Configuring Import Data And Docs With XML

Import Data and Docs can be used to batch import several files with relevant Index Field data defined in either a CSV or an XML. Sometimes, it may be more convenient to use XML files instead of CSVs. However, in order for GlobalCapture to recognize the data, it has to follow a specific schema. This requires that the SSImp Engine process be running in the Windows Services.

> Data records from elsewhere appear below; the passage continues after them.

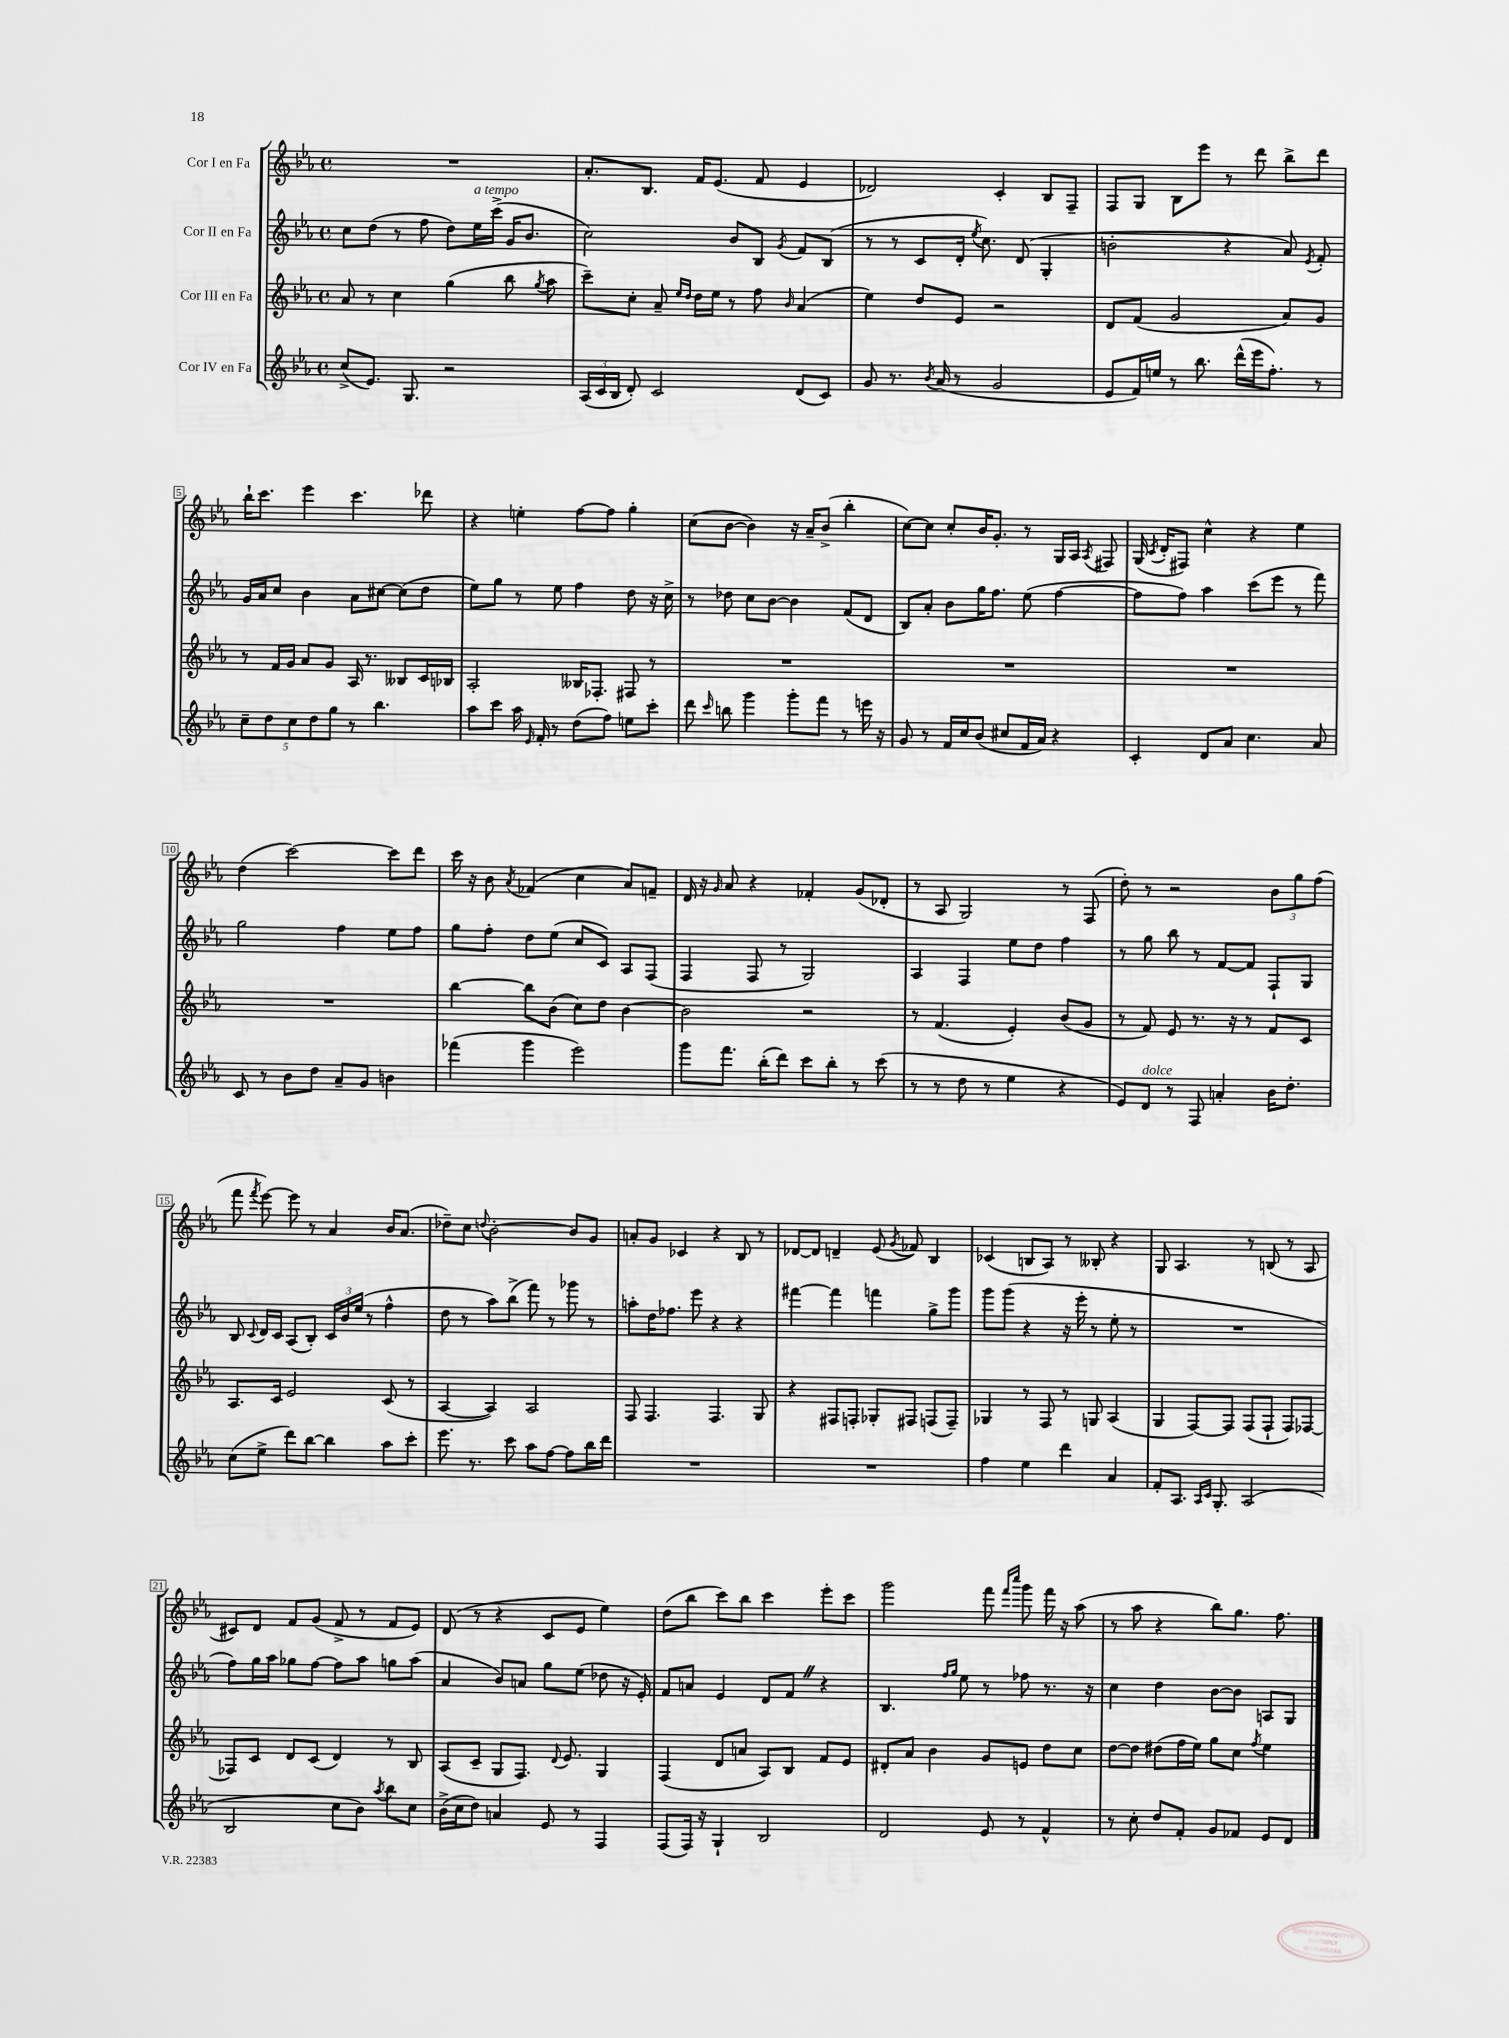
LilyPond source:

<<
\new StaffGroup <<
\new Staff = "s0" \with { instrumentName = "Cor I en Fa" } {
    \clef treble \key ees \major \defaultTimeSignature \time 4/4
    \autoBeamOff R1 |
    aes'8.[-. bes8.] f'16[ ees'8.]( f'8 ees'4 |
    des'2) c'4-. bes8[ f8]-- |
    f8[ g8] bes8[ ees'''8] r8 d'''8 bes''8[-> d'''8] |
    bes''16[-! c'''8.] ees'''4 c'''4. des'''8 |
    r4 e''4-. f''8[~ f''8] g''4-. |
    c''8[( bes'8]~ bes'4) r16 aes'16[-- bes'8]->( bes''4-. |
    c''8[~) c''8] c''8[-. bes'16 g'8.]-. r8 g16[ aes16] \acciaccatura { aes8 } fis8 |
    g16( \acciaccatura { c'8 } d'16[-. fis8]) c''4-^ r4 ees''4 |
    d''4( c'''2~) c'''8[ d'''8] |
    c'''16 r16 bes'8 \acciaccatura { aes'8 } fes'4( c''4 aes'8[) f'8]-- |
    d'16 r16 \grace { g'16 } aes'8 r4 fes'4-. g'8[( des'8]-. |
    r8 aes8 g2) r8 f8( |
    d''8-.) r8 r2 \tuplet 3/2 { bes'8[ g''8 f''8]( } |
    f'''8 \acciaccatura { f'''8 } ees'''8~) ees'''8 r8 aes'4 bes'16[ aes'8.]( |
    des''8[--) c''8] \appoggiatura { d''8 } bes'2~-. bes'8[ g'8] |
    a'8[-. g'8] ces'4 r4 bes8 r8 |
    des'8[~ des'8] d'4-- ees'8( \acciaccatura { g'8 } fes'8) bes4 |
    ces'4( b8[ aes8]) r8 beses8-. r4 |
    g8 aes4. r8 b8( r8 aes8 |
    cis'8[) d'8] f'8[ g'8]( f'8-> r8 f'8[ ees'8]) |
    d'8( r8 r4 c'8[ ees'8] ees''4) |
    d''8[( bes''8] c'''8[) bes''8] c'''4 ees'''8[-. c'''8] |
    g'''2 f'''8 \grace { f'''16[ c''''16] } g'''8 f'''16 r16 aes''8( |
    r8 aes''8 r4 bes''8[) g''8.] f''8. \bar "|." |
}
\new Staff = "s1" \with { instrumentName = "Cor II en Fa" } {
    \clef treble \key ees \major \defaultTimeSignature \time 4/4
    \autoBeamOff c''8[ d''8]( r8 f''8 d''8[) ees''16^\markup { \italic "a tempo" } c'''16]->( g'16[ bes'8.] |
    c''2) bes'8[ bes8] \acciaccatura { g'8 } f'8[ bes8]( |
    r8 r8 c'8[ d'16]-. \acciaccatura { ees''8 } c''8.) d'8( g4-. |
    b'2-. r4 aes'8) \acciaccatura { ees'8 } f'8-. |
    g'16[ aes'16 c''8] bes'4 aes'8[ cis''8]~ cis''8[( d''8] |
    ees''8[) g''8] r8 ees''8 f''4 d''8 r16 c''16-> |
    r8 des''8 c''8[ bes'8]~ bes'4 f'8[( d'8] |
    bes8[) aes'8]-. bes'8[ g''16 f''8.] ees''8( f''4~ |
    f''8[ f''8]) aes''4 c'''8[( ees'''8] r8 f'''8) |
    g''2 f''4 ees''8[ f''8] |
    g''8[ f''8]-. d''8[ ees''8]( c''8[ c'8]) aes8[ f8]( |
    f4 f8 r8 g2) |
    aes4 f4 ees''8[ d''8] f''4 |
    r8 g''8 bes''8 r8 f'8[~ f'8] f8[-! g8] |
    bes8 \appoggiatura { c'8 } d'16[ c'16] aes8[( bes8]-.) \tuplet 3/2 { c'16[ bes'16 ees''16]( } r8 f''4-^ |
    d''8 r8 aes''8[) bes''8]->( f'''8) r8 ges'''8 r8 |
    a''8[-. d''16 fes''8.] ees'''8 r4 r4 |
    fis'''4~ fis'''4 f'''4 g''8[-> g'''8] |
    g'''8[ g'''8]( r4 r16 ees'''16-. r8 ees''8-. r8 |
    R1 |
    f''8[) g''16 aes''16] ges''8[ f''8]~ f''8[ aes''8] g''8[ aes''8]( |
    aes'4 bes'8[) a'8] g''8[ ees''8]( des''8 r16 ees'16-.) |
    f'8[ a'8] ees'4 d'8[ f'8] \once \override BreathingSign.text = \markup { \musicglyph "scripts.caesura.straight" } \breathe r4 |
    bes4. \grace { f''16[ g''16] } ees''8 r8 fes''8 r8. r16 |
    c''4 d''4 bes'8[~ bes'8] a8[ g8] \bar "|." |
}
\new Staff = "s2" \with { instrumentName = "Cor III en Fa" } {
    \clef treble \key ees \major \defaultTimeSignature \time 4/4
    \autoBeamOff aes'8 r8 c''4 g''4( bes''8 \acciaccatura { g''8 } aes''8 |
    c'''8[--) c''8]-. aes'8-- \grace { ees''16[ d''16] } d''16[ ees''16] r8 f''8 \grace { bes'16 } aes'4( |
    ees''4) d''8[ ees'8] r2 |
    d'8[ f'8]( g'2 aes'8[) g'8] |
    r8 f'16[ g'16] aes'8[ g'8] aes16 r8. beses8[ c'16 bes16] |
    aes2-. beses16[ fes8.]-. fis8 r8 |
    R1 |
    R1 |
    R1 |
    R1 |
    bes''4~ bes''8[ bes'8]( c''8[) d''8] bes'4~ |
    bes'2 r2 |
    r8 f'4.( ees'4-.) bes'8[( g'8] |
    r8 f'8) ees'8 r8. r16 r8 f'8[ c'8] |
    aes8.[ c'16] ees'2 c'8( r8 |
    aes4~ aes4) aes2 |
    f8 f4. f4. g8 |
    r4 fis8[ f8]-. ges8[-. fis8] f8[( f8]--) |
    ges4 r8 f8 r8 g8 aes4( |
    g4 f8[~) f8] f8[( f8]-! f8[) fes8]~ |
    fes8[ c'8] d'8[ c'8]( d'4) r8 bes8 |
    aes8[( c'8]-- g8[ f8.]) \appoggiatura { d'8 } ees'8. g4 |
    f4( d'8[ a'8] aes8[) bes8] f'8[ ees'8] |
    dis'8[-. aes'8] bes'4 g'8[ e'8] d''8[ c''8] |
    d''8[~ d''8] dis''8[( f''16 ees''16]) g''8[ c''8] \acciaccatura { f''8 } ees''4 \bar "|." |
}
\new Staff = "s3" \with { instrumentName = "Cor IV en Fa" } {
    \clef treble \key ees \major \defaultTimeSignature \time 4/4
    \autoBeamOff c''8[->( ees'8.]) g8. r2 |
    \tuplet 3/2 { aes16[( c'16 bes16] } d'8-.) c'2 d'8[( c'8]) |
    g'8 r8. \acciaccatura { bes'8 } aes'16( r8 g'2 |
    ees'8[ f'16) e''16] r8 bes''8. d'''16[-^( ees'''16 f''8.]-.) r8 |
    \tuplet 5/4 { c''8[-- d''8 c''8 d''8 g''8] } r8 bes''4. |
    aes''8[ c'''8] aes''16 \grace { ees'16 } f'16-. r8 d''8[( f''8]) e''8[ c'''8]-. |
    d'''8 \grace { c'''16 } b''8 g'''4 g'''8[-. f'''8] r8 e'''16 r16 |
    g'8 r8 f'16[ c''16 bes'8]( cis''8[ f'16 aes'16]) r4 |
    c'4-. d'8[ aes'8] c''4. aes'8 |
    c'8 r8 bes'8[ d''8] aes'8[-- g'8] b'4 |
    fes'''4( g'''4 ees'''2) |
    g'''8[ f'''8.] bes''16[-.( d'''8]) c'''8[ bes''8]-. r8 c'''8( |
    r8 r8 d''8 r8 ees''4 r4 |
    ees'8[) d'8]^\markup { \italic "dolce" } r8 f8 a'4-. bes'16[ d''8.]-. |
    c''8[( ees''8]-> d'''8[) bes''8]~ bes''4 aes''8[ c'''8]-. |
    ees'''8. r8. c'''8 aes''8[ f''8]~ f''8[ bes''16 d'''16] |
    R1 |
    R1 |
    f''4 ees''4 d'''4 aes'4 |
    f'8[-. aes8.] \grace { aes16[ c'16] } g8.-. aes2( |
    bes2 c''8[ bes'8]) \acciaccatura { aes''8 } bes''8[ c''8] |
    bes'16[->( c''16 d''8]) a'4 ees'8 r8 f4 |
    f8[( f16]) r16 g4-! bes2 |
    d'2 ees'8 r8 f'4-^ |
    r8 c''8-. d''8[ f'8]-. g'8[ fes'8] ees'8[ d'8] \bar "|." |
}
>>
>>
\layout { \context { \Score \override BarNumber.stencil = #(make-stencil-boxer 0.1 0.3 ly:text-interface::print) } }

Import Data and Docs GlobalCapture Import

A standard Import Data and Docs with XML has a very simple XML format. This XML will be picked up from a hot folder, and will look for physical files as specified in the XML. Ensure that the App Pool user has access to the repository or directory where the files live. A new batch will be created for the import and the import will follow the workflow process after importing. This is the most common and easiest to configure method of importing.

XML

<Import>
	<Archive>
		<Document>
			<DocFile FileLoc="C:\GetSmart\Import\Document1.txt"/>
			<Fields>
				<Field Name="Status" value="Processing" />
				<Field Name="Other Field" value="Value1" />
			</Fields>
		</Document>
	</Archive>
</Import>

Direct XML Import

XML can be imported directly through the processing folder by dropping the XML into (by default) the C:\GetSmart\Processing Folder. This location can be changed by editing the SSIMPORTERWS.exe.config. This will do a direct import, bypassing the Engine. No workflow needs to be constructed for this type of import. This is can be a faster, more efficient method for importing bulk data.

Please note that no batch data will be created and errors will cause the entire XML file to import incorrectly. For this reason, this application is not recommended for most instances.

The XML will have to be formatted slightly differently than the normal Import Data and Docs using GlobalCapture.

Below is an example of such an XML file:

XML

<Import>
	<Archive ConnectionID="1" Name="2">
		<Document pass="True">
			<DocFile FileLoc="C:\GetSmart\Processing\Test\test.pdf"/>
			<Fields>
				<Field Name="Vendor Name" pass="True" value="POP"/>
				<Field Name="PO Amount" pass="True" value="110.00"/>
				<Field Name="Vendor email" pass="True" value="pop@pop.com"/>
			</Fields>
		</Document>
		<Document pass="True">
		<DocFile FileLoc="C:\GetSmart\Processing\Test\test1.pdf"/>
			<Fields>
				<Field Name="Vendor Name" pass="True" value="Amazon"/>
				<Field Name="PO Amount" pass="True" value="10000.00"/>
				<Field Name="Vendor email" pass="True" value="cs@amazon.com"/>
			</Fields>
		</Document>
	 </Archive>
</Import>

Overview of Schema

<Import> ... </Import>
- Master tag for the entire XML file.
<Archive> ... </Archive>
- Secondary tag to cover the entire document, but inside the <Import> tag. This is necessary for proper functionality. ConnectionID refers to the Database ID and Name refers to the Archive ID
<Document> ... </Document>
- Information about the document to be imported. You need a <Document></Document> for each document being imported via this XML. This tag MUST have pass="True"
<DocFile FileLoc="X:\path\to\document" />
- The FileLoc property in the DocFile is the full file path to the document. The GlobalCapture engine will look for the file in this location.
<Fields> <Field pass="True" Name="Field Name" value="Field value"> </Fields>
- Within the <Fields></Fields> tag, you specify the relevant index field information for the incoming document. You need a <Field /> tag for each index field. The Name and value properties are the Field Name and Field Value, respectively. This tag MUST have pass="True"

Other important information

All tag names and property names are case-sensitive. If your <Field /> tag says Value instead of value, then the data will not be captured.
All index fields listed in the XML file must be process fields in the workflow. If they are not process fields, the index field data will be ignored.